- Ce vendredi, Arnaud Desplechin présente « Frère et sœur » en compétition à Cannes.
- Le film, qui oppose Marion Cotillard à Melvil Poupaud, la sœur et le frère du titre, sort en même temps dans les salles.
- L’intensité de ce mélodrame familial fait déjà de ce film un des favoris pour une place au palmarès.
« Familles, je vous hais ! », on connaît la phrase d’André Gide. Dans Frère et sœur, qu’il présente ce vendredi à Cannes et qui sort dans la foulée, Arnaud Desplechin la transforme en un simple : « Je crois que je te hais ». Des mots qui, dans la bouche de Marion Cotillard à l’adresse de Melvil Poupaud, font l’effet d’une détonation. Pourquoi tant de haine entre la sœur, célèbre comédienne, et son frère, prof et poète ? Nul ne le sait et « ce ne serait même pas très moral d’en parler », concède Melvil Poupaud dans le film.
Son meilleur ami psy (étonnant Timsit à contre-emploi) ne peut que constater les dégâts, impuissant même à soulager Marion Cotillard venue le consulter pour ce ressentiment apparu le jour où la sœur a vu son frère si fier de remporter un prix littéraire. Elle lui propose de lire ses textes sur scène. Il refuse, prétexte la pudeur sans se rendre compte à quel point il l’a vexée. « Plus sa notoriété grandissait, plus j’étais déchirée », dira-t-elle.

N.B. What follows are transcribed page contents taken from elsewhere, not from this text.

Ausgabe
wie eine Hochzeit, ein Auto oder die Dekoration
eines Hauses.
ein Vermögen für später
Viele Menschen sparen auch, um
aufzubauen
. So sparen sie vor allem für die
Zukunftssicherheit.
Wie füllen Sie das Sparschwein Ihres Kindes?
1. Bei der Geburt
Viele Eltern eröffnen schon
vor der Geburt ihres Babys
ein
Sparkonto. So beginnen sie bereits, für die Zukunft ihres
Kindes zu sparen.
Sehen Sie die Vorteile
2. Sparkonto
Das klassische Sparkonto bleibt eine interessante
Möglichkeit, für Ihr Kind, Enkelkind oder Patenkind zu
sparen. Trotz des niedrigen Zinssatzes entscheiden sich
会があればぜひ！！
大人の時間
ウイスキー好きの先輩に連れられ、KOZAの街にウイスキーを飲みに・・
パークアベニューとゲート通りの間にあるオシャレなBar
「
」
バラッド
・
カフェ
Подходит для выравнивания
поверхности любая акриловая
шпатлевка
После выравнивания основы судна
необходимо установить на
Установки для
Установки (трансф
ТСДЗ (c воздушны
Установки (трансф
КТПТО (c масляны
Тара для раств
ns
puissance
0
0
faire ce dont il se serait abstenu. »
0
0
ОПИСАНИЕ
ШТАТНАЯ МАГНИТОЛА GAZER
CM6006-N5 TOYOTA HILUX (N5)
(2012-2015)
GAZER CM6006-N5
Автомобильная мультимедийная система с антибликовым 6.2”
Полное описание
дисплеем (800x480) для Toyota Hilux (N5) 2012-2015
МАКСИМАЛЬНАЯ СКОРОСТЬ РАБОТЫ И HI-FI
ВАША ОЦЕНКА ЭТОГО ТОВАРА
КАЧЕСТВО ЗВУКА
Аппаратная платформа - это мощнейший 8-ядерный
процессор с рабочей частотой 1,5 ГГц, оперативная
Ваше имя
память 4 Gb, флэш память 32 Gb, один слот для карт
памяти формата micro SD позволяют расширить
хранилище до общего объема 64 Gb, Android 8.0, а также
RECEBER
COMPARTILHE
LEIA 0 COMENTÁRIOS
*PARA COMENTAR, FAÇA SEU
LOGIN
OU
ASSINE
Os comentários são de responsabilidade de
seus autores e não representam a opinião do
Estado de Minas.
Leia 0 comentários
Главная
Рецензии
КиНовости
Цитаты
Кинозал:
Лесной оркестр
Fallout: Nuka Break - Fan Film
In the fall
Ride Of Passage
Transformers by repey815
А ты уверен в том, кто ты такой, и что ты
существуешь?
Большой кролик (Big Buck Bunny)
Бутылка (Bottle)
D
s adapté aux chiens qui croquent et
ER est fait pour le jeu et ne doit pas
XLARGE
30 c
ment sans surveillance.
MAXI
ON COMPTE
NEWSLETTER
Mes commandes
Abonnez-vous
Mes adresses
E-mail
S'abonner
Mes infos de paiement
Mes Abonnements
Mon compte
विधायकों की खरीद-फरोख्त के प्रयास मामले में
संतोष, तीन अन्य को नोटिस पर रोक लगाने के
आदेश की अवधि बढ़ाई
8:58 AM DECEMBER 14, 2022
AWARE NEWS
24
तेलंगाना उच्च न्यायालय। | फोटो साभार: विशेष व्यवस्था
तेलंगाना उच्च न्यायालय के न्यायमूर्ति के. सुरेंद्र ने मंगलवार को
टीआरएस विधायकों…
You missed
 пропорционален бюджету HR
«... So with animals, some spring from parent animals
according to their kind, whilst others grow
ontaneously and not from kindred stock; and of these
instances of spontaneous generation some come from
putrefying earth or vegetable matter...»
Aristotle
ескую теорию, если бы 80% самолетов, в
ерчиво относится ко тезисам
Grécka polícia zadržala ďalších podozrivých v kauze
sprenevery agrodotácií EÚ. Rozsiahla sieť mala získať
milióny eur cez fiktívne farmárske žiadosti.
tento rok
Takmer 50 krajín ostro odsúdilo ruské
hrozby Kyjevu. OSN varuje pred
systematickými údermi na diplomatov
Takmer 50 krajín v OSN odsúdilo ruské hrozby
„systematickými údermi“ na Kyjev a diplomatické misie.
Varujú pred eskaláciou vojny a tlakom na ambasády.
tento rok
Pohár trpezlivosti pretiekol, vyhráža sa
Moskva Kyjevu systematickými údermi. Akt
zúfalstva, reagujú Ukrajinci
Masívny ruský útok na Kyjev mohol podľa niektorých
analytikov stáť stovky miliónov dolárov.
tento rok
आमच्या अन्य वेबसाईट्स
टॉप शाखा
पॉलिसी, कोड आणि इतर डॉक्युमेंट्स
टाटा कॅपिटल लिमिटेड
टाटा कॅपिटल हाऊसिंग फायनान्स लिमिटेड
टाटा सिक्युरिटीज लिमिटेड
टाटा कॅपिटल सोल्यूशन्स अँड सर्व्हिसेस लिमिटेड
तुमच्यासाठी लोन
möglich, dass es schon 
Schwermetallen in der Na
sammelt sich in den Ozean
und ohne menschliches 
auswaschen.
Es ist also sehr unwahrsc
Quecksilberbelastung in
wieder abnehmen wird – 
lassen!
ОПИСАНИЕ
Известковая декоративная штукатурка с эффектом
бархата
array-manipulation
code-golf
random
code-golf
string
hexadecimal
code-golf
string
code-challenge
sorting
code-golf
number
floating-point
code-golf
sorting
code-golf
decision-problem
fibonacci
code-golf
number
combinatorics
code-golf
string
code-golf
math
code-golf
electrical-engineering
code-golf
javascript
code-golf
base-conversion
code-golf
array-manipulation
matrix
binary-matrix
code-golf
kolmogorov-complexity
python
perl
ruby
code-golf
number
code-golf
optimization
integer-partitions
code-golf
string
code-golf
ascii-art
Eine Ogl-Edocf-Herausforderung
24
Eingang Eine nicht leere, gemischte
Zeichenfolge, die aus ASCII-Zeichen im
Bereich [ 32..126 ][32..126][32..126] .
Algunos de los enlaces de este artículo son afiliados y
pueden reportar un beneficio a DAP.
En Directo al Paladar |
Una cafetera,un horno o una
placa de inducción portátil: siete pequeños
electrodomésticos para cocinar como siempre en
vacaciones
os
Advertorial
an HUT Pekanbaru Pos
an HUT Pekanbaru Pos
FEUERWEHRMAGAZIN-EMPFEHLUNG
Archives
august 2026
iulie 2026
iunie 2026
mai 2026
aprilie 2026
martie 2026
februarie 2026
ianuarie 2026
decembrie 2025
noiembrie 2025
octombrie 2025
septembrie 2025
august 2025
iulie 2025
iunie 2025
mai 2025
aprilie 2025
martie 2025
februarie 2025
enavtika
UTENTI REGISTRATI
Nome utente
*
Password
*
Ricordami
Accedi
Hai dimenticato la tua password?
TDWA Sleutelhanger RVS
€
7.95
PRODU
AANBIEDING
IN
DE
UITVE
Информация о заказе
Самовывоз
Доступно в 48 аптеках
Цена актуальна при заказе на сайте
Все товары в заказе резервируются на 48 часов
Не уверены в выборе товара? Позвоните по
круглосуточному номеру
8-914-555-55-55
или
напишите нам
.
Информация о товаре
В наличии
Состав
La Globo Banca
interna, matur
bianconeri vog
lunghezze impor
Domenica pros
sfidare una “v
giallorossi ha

Au-delà de la haine qui grandit comme une mauvaise herbe, thème fétiche de Desplechin depuis Comment je me suis disputé (ma vie sexuelle), c’est bien la famille qui est au cœur de ce Frère et sœur. La famille et la crainte essentielle qu’elle provoque, celle de la disparition. La mort qui rôde dans ce film, rappelle La Vie des morts, quand ce sont les fantômes qui orchestrent les passions des vivants. Un suicide dans Rois et reine, une maladie incurable dans Conte de Noël, un accident dans Frère et sœur… La fragilité de la vie accentue la peur et l’ampleur des ressentiments.
Une jalousie du bonheur
Quand, dans Les nourritures terrestres, Gide écrivait « Familles, je vous hais », il poursuivait sa phrase en citant les « Foyers clos, portes refermées, possessions jalouses du bonheur ». C’est exactement ce qu’on trouve dans Frère et sœur. Cette jalousie du bonheur. Et ces murs étouffants qui ont conduit Melvil Poupaud à quitter les foyers clos pour retaper une ferme perdue dans l’arrière-pays occitan pendant que sa sœur continuait de cultiver sa haine à Roubaix.
On ne dira rien des péripéties qui émaillent cette histoire, sinon qu’elles sont particulièrement cruelles. Et que se pose à un moment la question du pardon, « la fin de la haine » comme l’appelle Desplechin soulignant, comme peut le faire toute famille qui en souffre, « la haine est toujours est une perte de temps ».